'''

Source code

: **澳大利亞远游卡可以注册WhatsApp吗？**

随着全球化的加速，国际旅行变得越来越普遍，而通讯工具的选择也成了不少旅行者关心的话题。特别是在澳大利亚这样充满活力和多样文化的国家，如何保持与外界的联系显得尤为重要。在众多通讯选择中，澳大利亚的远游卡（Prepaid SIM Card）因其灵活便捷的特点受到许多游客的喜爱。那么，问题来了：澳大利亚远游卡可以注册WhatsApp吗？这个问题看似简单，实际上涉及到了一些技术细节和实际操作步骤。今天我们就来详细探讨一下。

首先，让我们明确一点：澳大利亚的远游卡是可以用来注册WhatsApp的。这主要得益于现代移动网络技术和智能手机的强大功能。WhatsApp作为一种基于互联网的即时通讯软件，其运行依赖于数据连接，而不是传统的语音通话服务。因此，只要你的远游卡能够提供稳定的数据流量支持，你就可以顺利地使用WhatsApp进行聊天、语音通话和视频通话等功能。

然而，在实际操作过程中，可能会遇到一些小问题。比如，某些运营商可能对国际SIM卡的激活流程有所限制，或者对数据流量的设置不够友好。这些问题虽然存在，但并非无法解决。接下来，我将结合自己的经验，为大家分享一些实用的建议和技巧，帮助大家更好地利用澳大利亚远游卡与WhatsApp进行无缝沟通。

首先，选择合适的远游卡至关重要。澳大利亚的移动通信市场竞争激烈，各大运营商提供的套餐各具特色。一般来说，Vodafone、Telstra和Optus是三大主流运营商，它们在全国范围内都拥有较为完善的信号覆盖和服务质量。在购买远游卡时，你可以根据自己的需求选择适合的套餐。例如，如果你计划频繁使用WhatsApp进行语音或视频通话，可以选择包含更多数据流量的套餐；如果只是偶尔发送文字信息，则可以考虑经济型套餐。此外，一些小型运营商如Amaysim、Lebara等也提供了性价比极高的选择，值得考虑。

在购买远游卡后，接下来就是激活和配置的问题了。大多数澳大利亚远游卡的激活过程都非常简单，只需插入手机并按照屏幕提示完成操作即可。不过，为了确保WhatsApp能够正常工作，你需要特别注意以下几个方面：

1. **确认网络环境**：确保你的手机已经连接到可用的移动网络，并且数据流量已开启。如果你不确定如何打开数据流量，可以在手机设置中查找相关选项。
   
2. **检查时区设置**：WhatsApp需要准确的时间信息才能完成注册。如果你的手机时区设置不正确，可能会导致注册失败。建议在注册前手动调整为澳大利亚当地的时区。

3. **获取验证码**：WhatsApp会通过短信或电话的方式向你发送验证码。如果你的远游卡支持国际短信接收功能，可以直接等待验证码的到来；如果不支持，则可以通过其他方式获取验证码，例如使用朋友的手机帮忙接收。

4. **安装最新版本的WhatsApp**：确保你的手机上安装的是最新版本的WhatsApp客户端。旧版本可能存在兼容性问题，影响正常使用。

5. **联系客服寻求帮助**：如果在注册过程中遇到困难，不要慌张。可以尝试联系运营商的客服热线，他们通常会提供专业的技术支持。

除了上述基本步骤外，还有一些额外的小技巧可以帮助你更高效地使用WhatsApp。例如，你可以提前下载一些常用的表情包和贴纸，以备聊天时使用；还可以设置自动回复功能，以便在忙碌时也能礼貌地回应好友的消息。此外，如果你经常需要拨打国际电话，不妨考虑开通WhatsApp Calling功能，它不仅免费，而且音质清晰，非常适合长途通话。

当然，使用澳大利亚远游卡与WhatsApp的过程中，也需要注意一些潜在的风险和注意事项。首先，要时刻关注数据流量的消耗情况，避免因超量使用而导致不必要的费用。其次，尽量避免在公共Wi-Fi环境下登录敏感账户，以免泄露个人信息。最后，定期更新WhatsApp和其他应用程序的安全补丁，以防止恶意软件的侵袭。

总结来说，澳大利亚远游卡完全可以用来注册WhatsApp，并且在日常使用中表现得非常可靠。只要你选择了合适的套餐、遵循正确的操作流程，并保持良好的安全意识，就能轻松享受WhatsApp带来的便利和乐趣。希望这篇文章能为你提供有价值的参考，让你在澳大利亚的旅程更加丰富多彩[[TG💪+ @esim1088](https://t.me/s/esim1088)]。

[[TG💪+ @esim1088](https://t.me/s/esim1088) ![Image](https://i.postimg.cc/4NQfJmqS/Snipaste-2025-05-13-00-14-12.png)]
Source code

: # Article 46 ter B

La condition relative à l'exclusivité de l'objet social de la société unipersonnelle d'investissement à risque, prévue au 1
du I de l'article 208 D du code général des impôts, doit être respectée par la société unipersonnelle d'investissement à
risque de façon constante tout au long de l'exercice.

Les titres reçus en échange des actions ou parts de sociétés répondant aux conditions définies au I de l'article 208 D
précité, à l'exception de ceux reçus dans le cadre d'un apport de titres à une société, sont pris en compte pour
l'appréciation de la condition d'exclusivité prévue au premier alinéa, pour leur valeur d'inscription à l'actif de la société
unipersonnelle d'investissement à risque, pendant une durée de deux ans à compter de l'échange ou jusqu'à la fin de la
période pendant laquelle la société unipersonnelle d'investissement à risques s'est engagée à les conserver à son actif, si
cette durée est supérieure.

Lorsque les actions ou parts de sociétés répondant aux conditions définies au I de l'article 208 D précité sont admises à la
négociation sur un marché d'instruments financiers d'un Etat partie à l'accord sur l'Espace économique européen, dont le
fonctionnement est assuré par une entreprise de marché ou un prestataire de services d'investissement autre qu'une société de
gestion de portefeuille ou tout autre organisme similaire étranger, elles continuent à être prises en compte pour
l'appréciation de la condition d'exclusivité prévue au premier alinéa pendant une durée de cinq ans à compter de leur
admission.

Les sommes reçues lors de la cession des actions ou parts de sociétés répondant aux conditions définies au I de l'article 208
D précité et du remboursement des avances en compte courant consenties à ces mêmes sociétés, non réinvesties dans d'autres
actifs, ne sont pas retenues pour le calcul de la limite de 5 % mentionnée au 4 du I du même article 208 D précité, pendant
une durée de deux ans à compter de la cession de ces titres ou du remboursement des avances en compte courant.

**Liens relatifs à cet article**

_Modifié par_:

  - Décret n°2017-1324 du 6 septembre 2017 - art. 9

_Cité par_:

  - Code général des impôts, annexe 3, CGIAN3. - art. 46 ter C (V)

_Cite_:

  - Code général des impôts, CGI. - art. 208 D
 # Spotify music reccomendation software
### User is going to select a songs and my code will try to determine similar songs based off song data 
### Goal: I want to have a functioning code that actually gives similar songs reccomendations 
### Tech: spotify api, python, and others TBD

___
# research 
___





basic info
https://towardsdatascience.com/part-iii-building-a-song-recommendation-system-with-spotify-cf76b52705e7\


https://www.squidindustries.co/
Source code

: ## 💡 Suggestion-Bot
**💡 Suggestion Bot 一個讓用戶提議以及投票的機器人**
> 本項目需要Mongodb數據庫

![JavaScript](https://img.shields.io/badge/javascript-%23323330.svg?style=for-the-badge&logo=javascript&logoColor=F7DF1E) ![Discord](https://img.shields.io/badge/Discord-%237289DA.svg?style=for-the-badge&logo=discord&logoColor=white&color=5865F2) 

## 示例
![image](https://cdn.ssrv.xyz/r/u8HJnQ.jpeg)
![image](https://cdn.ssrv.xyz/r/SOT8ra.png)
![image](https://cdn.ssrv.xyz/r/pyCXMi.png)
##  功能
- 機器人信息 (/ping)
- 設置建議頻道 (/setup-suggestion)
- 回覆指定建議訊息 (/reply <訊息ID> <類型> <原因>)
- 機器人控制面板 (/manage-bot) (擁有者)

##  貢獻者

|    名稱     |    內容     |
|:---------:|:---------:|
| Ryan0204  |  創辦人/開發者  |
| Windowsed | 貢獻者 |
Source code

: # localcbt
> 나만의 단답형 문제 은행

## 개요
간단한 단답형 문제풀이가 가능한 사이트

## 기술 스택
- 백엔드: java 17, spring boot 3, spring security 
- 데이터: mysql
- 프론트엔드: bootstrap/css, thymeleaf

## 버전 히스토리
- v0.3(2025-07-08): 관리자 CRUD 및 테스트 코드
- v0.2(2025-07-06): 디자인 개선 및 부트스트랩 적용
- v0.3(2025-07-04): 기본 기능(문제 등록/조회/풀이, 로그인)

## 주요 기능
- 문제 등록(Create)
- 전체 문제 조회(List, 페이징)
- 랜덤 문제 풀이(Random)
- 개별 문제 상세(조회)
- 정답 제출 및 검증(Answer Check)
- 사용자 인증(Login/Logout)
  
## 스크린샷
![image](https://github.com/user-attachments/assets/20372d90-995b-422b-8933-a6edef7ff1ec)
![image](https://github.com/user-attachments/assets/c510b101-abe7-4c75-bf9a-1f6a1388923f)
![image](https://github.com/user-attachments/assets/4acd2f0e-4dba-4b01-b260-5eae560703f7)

'''

_Required work_
Copy verbatim, from the listing above, each line from the one containing "Suggestion Bot 一個讓用戶提議以及投票的機器人**" down to the one containing "- 랜덤 문제 풀이(Random)", inclusive.

_Reply_
**💡 Suggestion Bot 一個讓用戶提議以及投票的機器人**
> 本項目需要Mongodb數據庫

![JavaScript](https://img.shields.io/badge/javascript-%23323330.svg?style=for-the-badge&logo=javascript&logoColor=F7DF1E) ![Discord](https://img.shields.io/badge/Discord-%237289DA.svg?style=for-the-badge&logo=discord&logoColor=white&color=5865F2) 

## 示例
![image](https://cdn.ssrv.xyz/r/u8HJnQ.jpeg)
![image](https://cdn.ssrv.xyz/r/SOT8ra.png)
![image](https://cdn.ssrv.xyz/r/pyCXMi.png)
##  功能
- 機器人信息 (/ping)
- 設置建議頻道 (/setup-suggestion)
- 回覆指定建議訊息 (/reply <訊息ID> <類型> <原因>)
- 機器人控制面板 (/manage-bot) (擁有者)

##  貢獻者

|    名稱     |    內容     |
|:---------:|:---------:|
| Ryan0204  |  創辦人/開發者  |
| Windowsed | 貢獻者 |
Source code

: # localcbt
> 나만의 단답형 문제 은행

## 개요
간단한 단답형 문제풀이가 가능한 사이트

## 기술 스택
- 백엔드: java 17, spring boot 3, spring security 
- 데이터: mysql
- 프론트엔드: bootstrap/css, thymeleaf

## 버전 히스토리
- v0.3(2025-07-08): 관리자 CRUD 및 테스트 코드
- v0.2(2025-07-06): 디자인 개선 및 부트스트랩 적용
- v0.3(2025-07-04): 기본 기능(문제 등록/조회/풀이, 로그인)

## 주요 기능
- 문제 등록(Create)
- 전체 문제 조회(List, 페이징)
- 랜덤 문제 풀이(Random)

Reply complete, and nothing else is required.